State representative wants state to address safety at state park

By Jason Harris - Staff Writer
East Haddam - posted Tue., Jan. 22, 2013
One of the lodges in Sunrise State Park. Photos by Jason Harris.
One of the lodges in Sunrise State Park. Photos by Jason Harris.

State Rep. Melissa Hoy Ziobron (R-34) has introduced House Bill 5261 which, according to her, “simply states that general statutes should be amended to require the Department of Energy and Environmental Protection to develop a plan for the use of Sunrise State Park to ensure the safety of the premises.” The state created Sunrise State Park after purchasing the Sunrise State Resort back in 2009.

Before the resort closed after Labor Day in 2008, it covered 144 acres. It had a large swimming pool, tennis courts, shuffleboard, volleyball and miniature golf, which the state purchased for $3.2 million.

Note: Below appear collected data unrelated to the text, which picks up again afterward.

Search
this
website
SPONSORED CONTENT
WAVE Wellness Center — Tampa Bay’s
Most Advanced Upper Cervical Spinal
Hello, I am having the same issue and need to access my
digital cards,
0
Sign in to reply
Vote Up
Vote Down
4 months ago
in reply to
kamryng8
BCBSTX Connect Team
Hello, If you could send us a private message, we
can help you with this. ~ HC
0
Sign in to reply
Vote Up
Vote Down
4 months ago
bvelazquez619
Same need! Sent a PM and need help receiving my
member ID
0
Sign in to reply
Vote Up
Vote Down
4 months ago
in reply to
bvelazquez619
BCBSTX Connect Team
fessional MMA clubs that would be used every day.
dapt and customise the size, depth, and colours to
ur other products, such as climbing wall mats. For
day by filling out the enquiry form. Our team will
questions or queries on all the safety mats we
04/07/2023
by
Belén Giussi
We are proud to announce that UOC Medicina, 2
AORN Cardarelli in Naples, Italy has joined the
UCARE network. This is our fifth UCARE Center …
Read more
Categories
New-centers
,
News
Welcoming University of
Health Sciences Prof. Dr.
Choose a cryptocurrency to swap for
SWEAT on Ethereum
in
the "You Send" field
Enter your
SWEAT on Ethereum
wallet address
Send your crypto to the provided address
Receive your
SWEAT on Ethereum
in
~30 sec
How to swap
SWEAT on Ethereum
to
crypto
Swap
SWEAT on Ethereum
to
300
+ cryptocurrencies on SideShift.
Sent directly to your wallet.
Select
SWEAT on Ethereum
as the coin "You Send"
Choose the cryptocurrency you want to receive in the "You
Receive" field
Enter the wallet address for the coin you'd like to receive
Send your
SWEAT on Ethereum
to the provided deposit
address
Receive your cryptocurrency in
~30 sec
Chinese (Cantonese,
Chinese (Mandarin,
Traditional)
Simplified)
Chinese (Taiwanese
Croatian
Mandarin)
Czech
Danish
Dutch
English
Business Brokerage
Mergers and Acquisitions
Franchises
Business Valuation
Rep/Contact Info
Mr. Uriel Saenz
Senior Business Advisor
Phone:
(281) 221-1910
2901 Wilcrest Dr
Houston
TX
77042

The state wants to turn it into a campground, Ziobron said. “My contention is that the state purchased it without absolutely any resources to turn their plan into reality,” she said. Ziobron wants DEEP to be accountable for the property and to address the safety concerns, of which there are too many to count, involving the 80 buildings on-site.

Windows have been smashed by bricks or fire extinguishers, Ziobron said. There are shards of glass hanging in some of the windows where an adventurous child could get hurt. Doors have been busted open. Holes have been punched in the walls. Graffiti has been left on walls, windows and in the empty pool. These are only a few of the problems at the resort, according to Ziobran.

“Vandals or whoever it was have emptied drawers,” Ziobron said. “I was in the dining room, which looked like a bomb hit it. My report is the entire site has been severely compromised, damaged and vandalized to the point that I don’t know if any of the buildings can be salvaged. You don’t see this type of destruction anywhere else unless you literally have seen a looting incident.”

The scary thing is that people can go into any of the buildings on the property, Ziobron said.

When the Johnson family turned over the keys to the place to the state, they left a fully intact resort with dishes, beds, lounge chairs and bed sheets, Ziobron said. Anything a resort needed to operate was there. Over the years, things have been stolen from the property, like grills and canoes, she said.

Ziobron recounted stories she has heard from residents about people going to the property with their trucks and filling them up with items from the resort. She said she wonders why the state didn’t auction off some of the items like tables and chairs, since it knew they didn’t have the money to turn it into a campground. Those items could have been donated to nonprofits like Easter Seals, instead of getting moldy and deteriorating on the property, she said.

Ziobron said the state will be allocating money for the park on Friday, Jan. 25, but she can’t seem to find out the exact amount the State Bond Commission will dole out. “My long-term goal is to see it redeveloped by the state, but in this fiscal climate I don’t know what that’s going to look like,” Ziobron said.